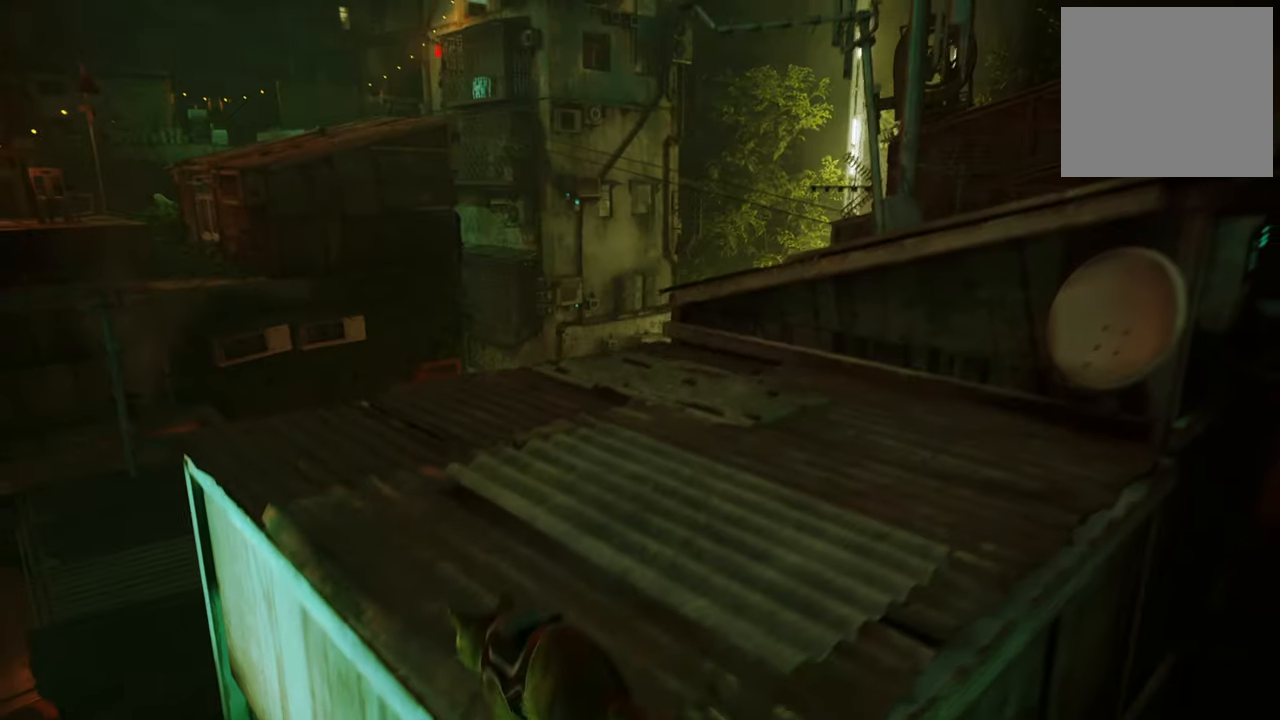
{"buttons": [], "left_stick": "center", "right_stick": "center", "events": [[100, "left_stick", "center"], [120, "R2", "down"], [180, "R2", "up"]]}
--
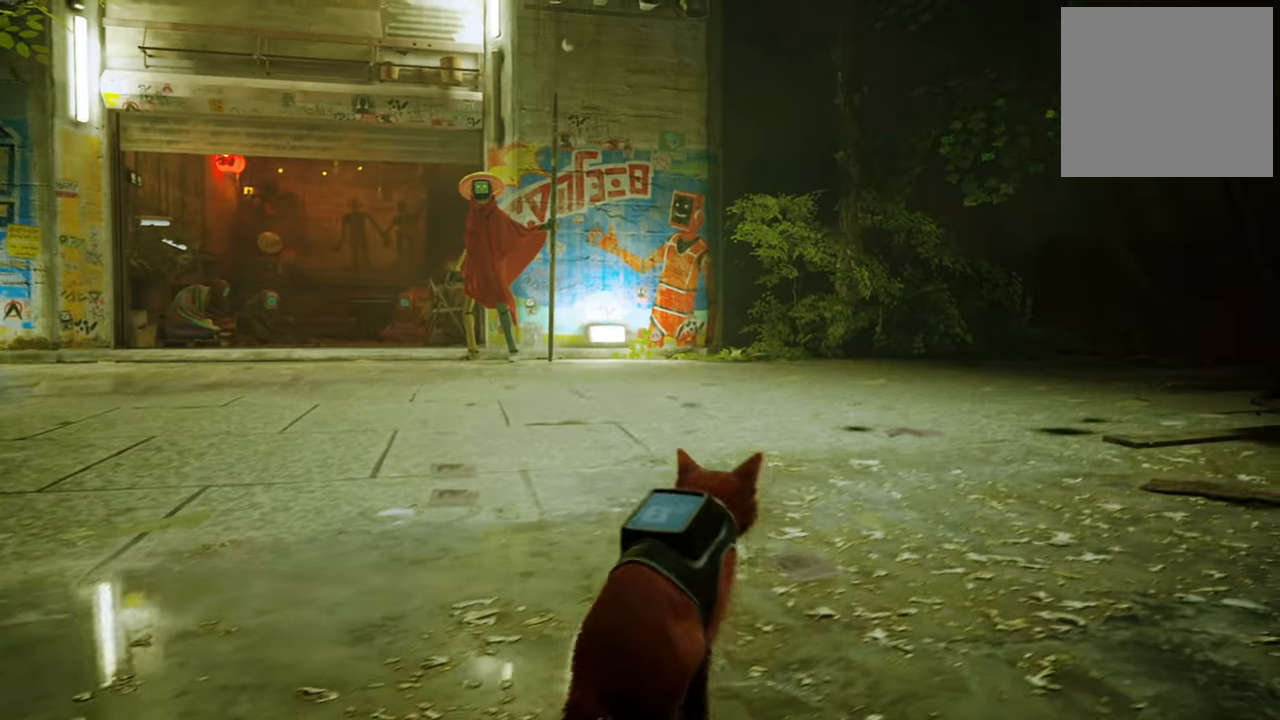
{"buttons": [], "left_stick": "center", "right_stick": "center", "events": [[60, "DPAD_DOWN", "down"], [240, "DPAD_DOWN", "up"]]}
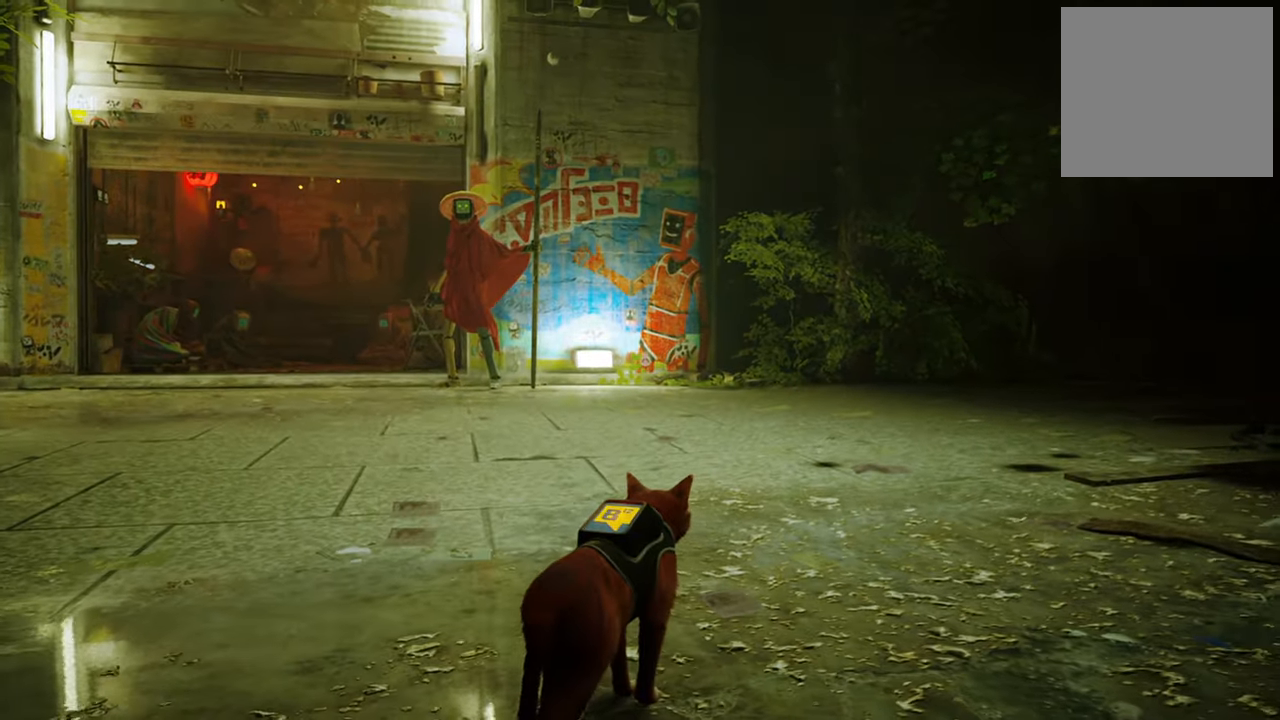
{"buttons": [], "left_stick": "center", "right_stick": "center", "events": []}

→ AIM OF THE EXERCISE:
Count up the lines in the records where the string "down" appears. Your reply is that number alone.

→ SOLUTION TO THE PROBLEM:
2